READING PASSAGE>
■ ■ ■ ■ ■

The appellant appealed to the Court of Appeal. By reserved judgments delivered on 22nd February 1972 they dismissed the appeal, Lord Denning M.R. dissenting ( [1973] Ch. 346). The majority (Buckley L.J. and Sir Seymour Karminski) relied on the same authorities as Brightman J. Buckley L.J. summarised their effect in a passage which I presume to call "Buckley L.J.'s formulation"(p.370G):
"… these authorities establish in a manner binding upon us in this court that, where a third party undertakes the role of deciding as between two other parties a question, the determination of which requires the third part to hold the scales fairly between the opposing interests of the two parties, the third party is immune from an action for negligence in respect of anything done in that role."
Later in his judgment (p.371 F-H) Buckley L.J. reformulated the principle in such a way as to elucidate that by "question" he meant "matter in dispute or upon which other parties have opposed interests". A clear distinction in his opinion, was to be drawn between the position of a third party who is required to adjudicate in such a way and one to whom the parties delegate the function of ascertaining some matter of fact. Buckley L.J. held the rule to be based on public policy (p.370H), which, though not precluding a duty from arising, gives immunity from the consequences of its breach (p.368H–369B). Sir Seymour Karminski delivered a short concurring judgment.

■ ■ ■ ■ ■

RECORDED INFORMATION>
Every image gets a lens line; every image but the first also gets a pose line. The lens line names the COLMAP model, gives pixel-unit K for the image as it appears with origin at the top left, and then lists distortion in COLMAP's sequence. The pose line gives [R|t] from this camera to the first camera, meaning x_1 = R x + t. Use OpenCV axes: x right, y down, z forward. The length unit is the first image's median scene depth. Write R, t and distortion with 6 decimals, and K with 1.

■ ■ ■ ■ ■

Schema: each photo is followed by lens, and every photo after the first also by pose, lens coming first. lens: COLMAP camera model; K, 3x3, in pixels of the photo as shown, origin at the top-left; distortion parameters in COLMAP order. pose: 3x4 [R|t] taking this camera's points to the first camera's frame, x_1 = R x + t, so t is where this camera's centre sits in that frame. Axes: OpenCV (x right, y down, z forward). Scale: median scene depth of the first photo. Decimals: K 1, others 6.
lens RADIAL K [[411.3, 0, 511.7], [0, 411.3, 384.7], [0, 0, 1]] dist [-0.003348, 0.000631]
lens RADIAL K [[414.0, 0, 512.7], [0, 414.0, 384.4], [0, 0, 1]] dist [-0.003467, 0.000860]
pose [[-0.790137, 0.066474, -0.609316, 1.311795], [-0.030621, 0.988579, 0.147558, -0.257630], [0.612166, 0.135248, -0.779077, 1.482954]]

■ ■ ■ ■ ■

WORK TO COMPLETE>
1 – Answer these questions using the judgment passage above:
(a) On what date did the Court of Appeal deliver its reserved judgments?
(b) Which judge dissented?
(c) According to Buckley L.J., what is the rule based on?
2 – Continue the judgment passage on the Court of Appeal's decision, picking up right after its final sentence.

ANSWERS TO THE EXERCISE>
1 –
(a) 22nd February 1972
(b) Lord Denning M.R.
(c) Public policy

2 –
It will be noted that there is some difference between Brightman J.'s and Buckley L.J.'s formulations. Buckley L.J.'s as elucidated involves either "a dispute" or "opposed interests"; while Brightman J.'s goes no further than "a matter which is not agreed between them". Buckley L.J.'s formulation was approved by my noble and learned friend, Lord Salmon, in ( Sutcliffe v. Thackrah [1974] A.C. 727, 764, D-G) as an accurate distillation of the authorities relied on; though he disapproved of the reasoning of these authorities and of Buckley L.J.'s resultant formulation of principle.
Apparently it had been suggested to the Court of Appeal (though not to Brightman J.) that the statement of claim might be so amended as to preclude the drastic expedient of striking out. The Court of Appeal was willing to consider such an application on production of a draft of the proposed amendment. This was produced on 9th July 1973, when the Court of Appeal gave leave to amend. The Court of Appeal's order of that date in effect: (1) declared that the...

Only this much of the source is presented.